To the Foot From Its Child
A child's foot doesn't know it's a foot yet
And it wants to be a butterfly or an apple
But then the rocks and pieces of glass,
the streets, the stairways
and the roads of hard earth
keep teaching the foot that it can't fly,
that it can't be a round fruit on a branch.
Then the child's foot
was defeated, it fell
in battle,
it was a prisoner,
condemned to life in a shoe.
Little by little without light
it got acquainted with the world in its own way
without knowing the other imprisoned foot
exploring life like a blind man.
Those smooth toenails
of quartz in a bunch,
got harder, they changed into
an opaque substance, into hard horn
and the child's little petals
were crushed, lost their balance,
took the form of a reptile without eyes,
with triangular heads like a worm's.
And they had callused over,
they were covered
with tiny lava fields of death,
a hardening unasked for.
But this blind thing kept going
without surrender, without stopping
hour after hour.
One foot after another,
now as a man,
or a woman,
above,
below,
through the fields, the mines,
the stores, the government bureaus,
backward,
outside, inside,
forward,
this foot worked with its shoes,
it hardly had time
to be naked in love or in sleep
one foot walked, both feet walked
until the whole man stopped.
And then it went down
into the earth and didn't know anything
because there everything was dark,
it didn't know it was no longer a foot
or if they buried it so it could fly
or so it could
be an apple.
Pablo Neruda, translated by Jodey Bateman
Looking at the first stanza … this is all about growing up … accepting who we are and not what we would like to be … in life perhaps … and with time we become molded by the constraints of who we are … eventually fitting into life after the repeated exercise of experience … but do we become defeated when we can’t be something different …

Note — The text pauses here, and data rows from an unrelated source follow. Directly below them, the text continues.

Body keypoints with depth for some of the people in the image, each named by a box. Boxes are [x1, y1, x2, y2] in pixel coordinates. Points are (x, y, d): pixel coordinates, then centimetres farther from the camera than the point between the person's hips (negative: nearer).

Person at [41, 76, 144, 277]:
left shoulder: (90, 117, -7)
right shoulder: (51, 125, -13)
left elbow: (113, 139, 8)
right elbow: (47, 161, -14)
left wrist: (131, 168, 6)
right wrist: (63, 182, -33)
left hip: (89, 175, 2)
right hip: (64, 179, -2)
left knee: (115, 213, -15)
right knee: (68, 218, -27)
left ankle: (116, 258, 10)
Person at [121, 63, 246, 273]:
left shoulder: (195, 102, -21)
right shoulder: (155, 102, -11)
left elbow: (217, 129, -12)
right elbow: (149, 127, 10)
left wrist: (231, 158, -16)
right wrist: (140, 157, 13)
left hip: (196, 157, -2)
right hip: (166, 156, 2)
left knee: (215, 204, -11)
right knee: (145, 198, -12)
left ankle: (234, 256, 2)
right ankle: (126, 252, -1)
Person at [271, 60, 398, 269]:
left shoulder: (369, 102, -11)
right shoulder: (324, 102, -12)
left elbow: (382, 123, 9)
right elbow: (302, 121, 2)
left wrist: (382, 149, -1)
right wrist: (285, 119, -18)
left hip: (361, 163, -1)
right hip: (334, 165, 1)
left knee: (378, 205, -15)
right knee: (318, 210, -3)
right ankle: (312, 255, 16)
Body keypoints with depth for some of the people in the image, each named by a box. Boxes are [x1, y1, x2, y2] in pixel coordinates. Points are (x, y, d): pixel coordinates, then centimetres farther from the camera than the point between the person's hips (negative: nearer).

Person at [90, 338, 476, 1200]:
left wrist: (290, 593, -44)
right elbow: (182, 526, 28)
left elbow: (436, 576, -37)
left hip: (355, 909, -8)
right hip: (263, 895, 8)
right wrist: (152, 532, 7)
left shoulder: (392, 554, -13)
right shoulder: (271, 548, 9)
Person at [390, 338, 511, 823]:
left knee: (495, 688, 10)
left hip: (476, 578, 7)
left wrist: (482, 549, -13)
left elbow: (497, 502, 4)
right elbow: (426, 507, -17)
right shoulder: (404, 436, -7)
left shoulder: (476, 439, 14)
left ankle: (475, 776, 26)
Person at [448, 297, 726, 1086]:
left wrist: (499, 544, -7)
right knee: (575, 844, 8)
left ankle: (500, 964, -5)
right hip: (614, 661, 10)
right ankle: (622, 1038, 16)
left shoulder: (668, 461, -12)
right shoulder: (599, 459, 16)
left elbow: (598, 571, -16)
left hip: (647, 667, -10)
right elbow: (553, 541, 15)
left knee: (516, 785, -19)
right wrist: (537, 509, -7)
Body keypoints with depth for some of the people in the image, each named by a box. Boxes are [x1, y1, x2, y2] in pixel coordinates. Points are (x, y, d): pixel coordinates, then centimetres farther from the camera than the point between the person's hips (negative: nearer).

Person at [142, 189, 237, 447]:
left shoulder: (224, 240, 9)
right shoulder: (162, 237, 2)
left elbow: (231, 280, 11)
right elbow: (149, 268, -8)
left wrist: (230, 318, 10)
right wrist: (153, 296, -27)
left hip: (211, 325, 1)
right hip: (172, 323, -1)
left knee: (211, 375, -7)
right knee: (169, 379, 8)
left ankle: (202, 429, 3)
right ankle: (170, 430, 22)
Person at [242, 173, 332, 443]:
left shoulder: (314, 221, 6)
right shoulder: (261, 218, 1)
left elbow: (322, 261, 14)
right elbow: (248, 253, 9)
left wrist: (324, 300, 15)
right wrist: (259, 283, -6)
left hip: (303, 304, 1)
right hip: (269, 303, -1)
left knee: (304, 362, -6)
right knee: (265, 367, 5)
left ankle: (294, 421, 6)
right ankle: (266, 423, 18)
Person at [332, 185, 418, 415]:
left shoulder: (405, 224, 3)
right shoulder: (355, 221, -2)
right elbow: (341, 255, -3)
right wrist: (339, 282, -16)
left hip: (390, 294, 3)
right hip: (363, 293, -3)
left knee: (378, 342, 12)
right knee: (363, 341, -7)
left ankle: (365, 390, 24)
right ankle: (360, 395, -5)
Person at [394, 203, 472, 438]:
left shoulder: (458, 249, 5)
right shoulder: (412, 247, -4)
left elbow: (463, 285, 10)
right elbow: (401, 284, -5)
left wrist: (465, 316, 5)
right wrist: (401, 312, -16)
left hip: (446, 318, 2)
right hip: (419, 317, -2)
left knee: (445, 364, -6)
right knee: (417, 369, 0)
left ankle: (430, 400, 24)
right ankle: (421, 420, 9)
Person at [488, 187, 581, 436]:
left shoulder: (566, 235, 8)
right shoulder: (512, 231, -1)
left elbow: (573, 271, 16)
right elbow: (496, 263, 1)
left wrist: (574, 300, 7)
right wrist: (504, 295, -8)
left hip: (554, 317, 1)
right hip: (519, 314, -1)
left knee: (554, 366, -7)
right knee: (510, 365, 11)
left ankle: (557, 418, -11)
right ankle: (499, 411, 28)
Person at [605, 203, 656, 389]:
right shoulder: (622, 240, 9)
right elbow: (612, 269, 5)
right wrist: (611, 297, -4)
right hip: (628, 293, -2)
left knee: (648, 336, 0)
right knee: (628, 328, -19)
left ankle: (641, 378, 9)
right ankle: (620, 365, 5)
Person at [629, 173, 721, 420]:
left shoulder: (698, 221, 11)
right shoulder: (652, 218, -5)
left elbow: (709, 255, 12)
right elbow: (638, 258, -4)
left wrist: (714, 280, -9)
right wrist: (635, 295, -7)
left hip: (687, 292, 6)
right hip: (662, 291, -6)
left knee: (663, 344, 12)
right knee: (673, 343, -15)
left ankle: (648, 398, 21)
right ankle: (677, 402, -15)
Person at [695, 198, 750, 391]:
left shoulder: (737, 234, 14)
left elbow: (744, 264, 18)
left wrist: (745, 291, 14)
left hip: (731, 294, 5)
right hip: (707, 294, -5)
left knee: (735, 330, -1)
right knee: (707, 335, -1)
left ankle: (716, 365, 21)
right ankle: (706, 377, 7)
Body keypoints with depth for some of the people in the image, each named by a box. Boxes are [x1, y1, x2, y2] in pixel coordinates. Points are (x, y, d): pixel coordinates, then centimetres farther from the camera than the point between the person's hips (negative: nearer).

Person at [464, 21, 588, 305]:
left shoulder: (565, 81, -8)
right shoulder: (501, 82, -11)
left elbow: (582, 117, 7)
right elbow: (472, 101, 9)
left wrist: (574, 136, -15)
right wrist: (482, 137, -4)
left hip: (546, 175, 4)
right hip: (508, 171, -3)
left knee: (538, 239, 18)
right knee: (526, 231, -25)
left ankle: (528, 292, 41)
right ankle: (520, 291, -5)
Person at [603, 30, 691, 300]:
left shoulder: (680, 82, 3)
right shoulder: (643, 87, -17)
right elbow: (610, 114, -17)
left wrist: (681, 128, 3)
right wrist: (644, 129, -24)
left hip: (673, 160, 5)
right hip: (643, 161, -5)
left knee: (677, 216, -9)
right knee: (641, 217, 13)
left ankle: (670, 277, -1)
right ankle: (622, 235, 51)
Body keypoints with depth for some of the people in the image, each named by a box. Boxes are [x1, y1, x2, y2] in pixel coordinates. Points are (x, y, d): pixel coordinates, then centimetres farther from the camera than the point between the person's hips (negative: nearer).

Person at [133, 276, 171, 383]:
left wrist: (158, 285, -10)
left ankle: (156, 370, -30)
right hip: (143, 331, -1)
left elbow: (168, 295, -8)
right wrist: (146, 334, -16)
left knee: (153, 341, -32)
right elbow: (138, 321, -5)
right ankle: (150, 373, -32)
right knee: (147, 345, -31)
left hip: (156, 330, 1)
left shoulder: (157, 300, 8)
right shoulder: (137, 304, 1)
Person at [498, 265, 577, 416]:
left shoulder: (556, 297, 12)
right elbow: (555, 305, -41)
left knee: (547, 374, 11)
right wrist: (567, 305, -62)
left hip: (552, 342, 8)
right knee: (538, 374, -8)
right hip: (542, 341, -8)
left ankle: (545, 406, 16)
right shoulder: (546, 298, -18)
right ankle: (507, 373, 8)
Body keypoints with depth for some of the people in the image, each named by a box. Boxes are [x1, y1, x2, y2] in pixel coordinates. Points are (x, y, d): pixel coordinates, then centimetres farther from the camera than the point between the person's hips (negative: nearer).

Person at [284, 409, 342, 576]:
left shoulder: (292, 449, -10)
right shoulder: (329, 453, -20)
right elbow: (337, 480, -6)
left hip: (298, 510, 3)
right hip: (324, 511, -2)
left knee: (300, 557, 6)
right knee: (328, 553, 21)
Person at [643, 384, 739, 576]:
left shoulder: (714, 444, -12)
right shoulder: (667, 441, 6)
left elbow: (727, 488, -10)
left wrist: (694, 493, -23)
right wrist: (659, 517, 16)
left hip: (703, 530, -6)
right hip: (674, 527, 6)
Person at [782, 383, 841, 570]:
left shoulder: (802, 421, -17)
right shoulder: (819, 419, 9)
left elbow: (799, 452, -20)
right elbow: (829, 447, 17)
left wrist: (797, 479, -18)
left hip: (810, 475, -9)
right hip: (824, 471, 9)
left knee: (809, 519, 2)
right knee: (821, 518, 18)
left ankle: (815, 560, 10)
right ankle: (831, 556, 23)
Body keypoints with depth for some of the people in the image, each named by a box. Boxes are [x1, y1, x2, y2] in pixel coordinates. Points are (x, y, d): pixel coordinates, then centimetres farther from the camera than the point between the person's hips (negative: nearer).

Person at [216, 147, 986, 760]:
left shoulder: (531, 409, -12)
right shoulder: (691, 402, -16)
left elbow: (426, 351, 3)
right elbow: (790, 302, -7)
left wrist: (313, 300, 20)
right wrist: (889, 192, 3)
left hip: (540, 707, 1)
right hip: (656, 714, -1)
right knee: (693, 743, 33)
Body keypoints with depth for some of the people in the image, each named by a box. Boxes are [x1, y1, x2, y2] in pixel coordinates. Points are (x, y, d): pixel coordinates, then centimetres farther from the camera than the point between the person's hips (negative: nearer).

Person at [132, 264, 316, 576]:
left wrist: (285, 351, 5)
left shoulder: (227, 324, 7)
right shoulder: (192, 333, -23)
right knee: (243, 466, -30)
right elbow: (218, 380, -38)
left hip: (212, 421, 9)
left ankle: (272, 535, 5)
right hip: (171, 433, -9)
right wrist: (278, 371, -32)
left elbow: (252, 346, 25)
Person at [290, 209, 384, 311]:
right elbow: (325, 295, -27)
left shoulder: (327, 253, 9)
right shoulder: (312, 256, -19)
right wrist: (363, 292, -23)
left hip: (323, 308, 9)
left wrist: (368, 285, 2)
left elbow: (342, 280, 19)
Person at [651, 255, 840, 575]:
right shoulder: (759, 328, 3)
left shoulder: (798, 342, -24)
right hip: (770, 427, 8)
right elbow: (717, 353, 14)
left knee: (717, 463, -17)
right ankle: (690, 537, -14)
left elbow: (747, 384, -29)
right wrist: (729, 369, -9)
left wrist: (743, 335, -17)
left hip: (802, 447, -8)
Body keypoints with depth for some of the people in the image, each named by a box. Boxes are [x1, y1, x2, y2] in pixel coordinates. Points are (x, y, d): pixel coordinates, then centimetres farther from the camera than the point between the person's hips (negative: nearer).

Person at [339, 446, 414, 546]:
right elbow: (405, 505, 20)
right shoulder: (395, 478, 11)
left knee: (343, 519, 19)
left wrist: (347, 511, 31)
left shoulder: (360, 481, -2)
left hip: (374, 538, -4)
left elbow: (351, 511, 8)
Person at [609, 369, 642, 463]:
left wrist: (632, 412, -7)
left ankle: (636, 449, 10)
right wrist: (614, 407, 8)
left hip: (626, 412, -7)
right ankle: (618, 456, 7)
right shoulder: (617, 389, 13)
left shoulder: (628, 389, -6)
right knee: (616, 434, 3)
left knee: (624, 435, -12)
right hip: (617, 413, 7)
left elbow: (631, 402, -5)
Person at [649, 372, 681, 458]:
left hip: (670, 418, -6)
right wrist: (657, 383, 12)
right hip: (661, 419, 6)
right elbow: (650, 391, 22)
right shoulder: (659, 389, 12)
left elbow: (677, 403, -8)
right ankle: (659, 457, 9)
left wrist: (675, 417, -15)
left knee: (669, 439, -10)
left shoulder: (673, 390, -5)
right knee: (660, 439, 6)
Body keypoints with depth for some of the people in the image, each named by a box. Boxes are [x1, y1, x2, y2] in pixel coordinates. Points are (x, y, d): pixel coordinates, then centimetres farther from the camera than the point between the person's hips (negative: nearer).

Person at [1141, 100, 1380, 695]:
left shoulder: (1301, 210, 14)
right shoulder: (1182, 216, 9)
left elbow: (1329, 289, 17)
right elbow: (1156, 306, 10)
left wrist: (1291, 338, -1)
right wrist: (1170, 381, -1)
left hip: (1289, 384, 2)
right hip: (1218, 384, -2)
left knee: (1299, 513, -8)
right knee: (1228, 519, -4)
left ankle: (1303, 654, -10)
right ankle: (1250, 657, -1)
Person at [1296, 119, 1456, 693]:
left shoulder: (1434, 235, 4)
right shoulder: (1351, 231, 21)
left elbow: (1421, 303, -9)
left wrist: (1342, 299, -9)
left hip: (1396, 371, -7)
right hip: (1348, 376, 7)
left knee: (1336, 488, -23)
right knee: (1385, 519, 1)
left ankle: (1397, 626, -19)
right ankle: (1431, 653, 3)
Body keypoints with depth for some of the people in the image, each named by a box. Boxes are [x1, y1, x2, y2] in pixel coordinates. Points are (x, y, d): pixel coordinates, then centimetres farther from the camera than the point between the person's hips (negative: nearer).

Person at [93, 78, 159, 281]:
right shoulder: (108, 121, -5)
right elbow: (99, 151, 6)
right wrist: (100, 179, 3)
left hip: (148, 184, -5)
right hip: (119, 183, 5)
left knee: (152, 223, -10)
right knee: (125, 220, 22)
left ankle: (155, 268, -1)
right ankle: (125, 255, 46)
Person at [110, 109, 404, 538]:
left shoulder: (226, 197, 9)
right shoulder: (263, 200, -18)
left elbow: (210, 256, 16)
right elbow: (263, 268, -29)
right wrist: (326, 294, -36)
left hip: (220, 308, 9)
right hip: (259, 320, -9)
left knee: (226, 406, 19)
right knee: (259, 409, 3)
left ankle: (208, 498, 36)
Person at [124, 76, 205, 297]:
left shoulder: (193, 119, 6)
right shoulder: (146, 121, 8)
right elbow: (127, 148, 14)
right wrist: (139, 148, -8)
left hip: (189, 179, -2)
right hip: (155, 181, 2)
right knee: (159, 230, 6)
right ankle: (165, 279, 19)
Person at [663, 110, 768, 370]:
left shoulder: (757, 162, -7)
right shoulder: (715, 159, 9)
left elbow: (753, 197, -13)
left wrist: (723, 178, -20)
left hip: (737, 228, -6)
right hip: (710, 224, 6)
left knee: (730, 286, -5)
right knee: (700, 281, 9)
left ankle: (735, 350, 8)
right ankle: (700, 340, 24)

Then the sorry tell of a forced existence … a forced way of life being led this way and that way … over the rough ground … and hopefully some smooth ground too … it became hardened nailed to life – if you excuse the pun … it became toughened to life … perhaps that is what happens all the time with the body that suffers the consequences of living … I won’t mention the state of my left knee which is yelling at me at the moment to be something different
In the second stanza there is another side to the situation … a brother if you like who has been through the same restrictive experiential existence … and has had to adapt too … was this brother more accepting … who knows? … but it is always nice having someone close by all the time to keep you in balance … and there is reciprocate behavior …so that in unison ground is covered so to speak … but perhaps the brother foot led the way and forced the child foot into following … partnership can be one sided …
In the end the foot had to come to rest … what was it like at the end of the journey … and what was the end … it was returned to what it might become … a touch of reincarnation … or perhaps an unknown spiritual afterlife … so many people die wishing to be blessed with something better … sadly, in the past Church congregations paid money with that thought in mind … not too mention terrorists who hoped to be rewarded after performing ugly violent acts.
Looking at the structure. This poem is an example of an unusual extended personal personification of how part of a body evolves in a life-time … it is up to the reader to extend the thought into how we adapt to experience and how we try to cope if we cannot be what we want to be … how we accept who we are under the circumstances of our existence … and how we work together in unison with the body of life … and whether we are connected to a soul-mate to lead us
Here is another poem that follows on from the last stanza. Albeit a gentle welcoming ending to life. A classic example of extended personification – Emily Dickinson’s poem “Because I could not stop for Death — He kindly stopped for me —”
In this poem, Death is personified as a polite, gentle gentleman who arrives in a carriage and takes the speaker on a journey. Instead of being something frightening or abstract, Death behaves like a courteous companion. Death “kindly” stops and drives a carriage. It transforms fear of death into something calm and reflective. The entire poem continues this personification metaphor, making it richer and more meaningful.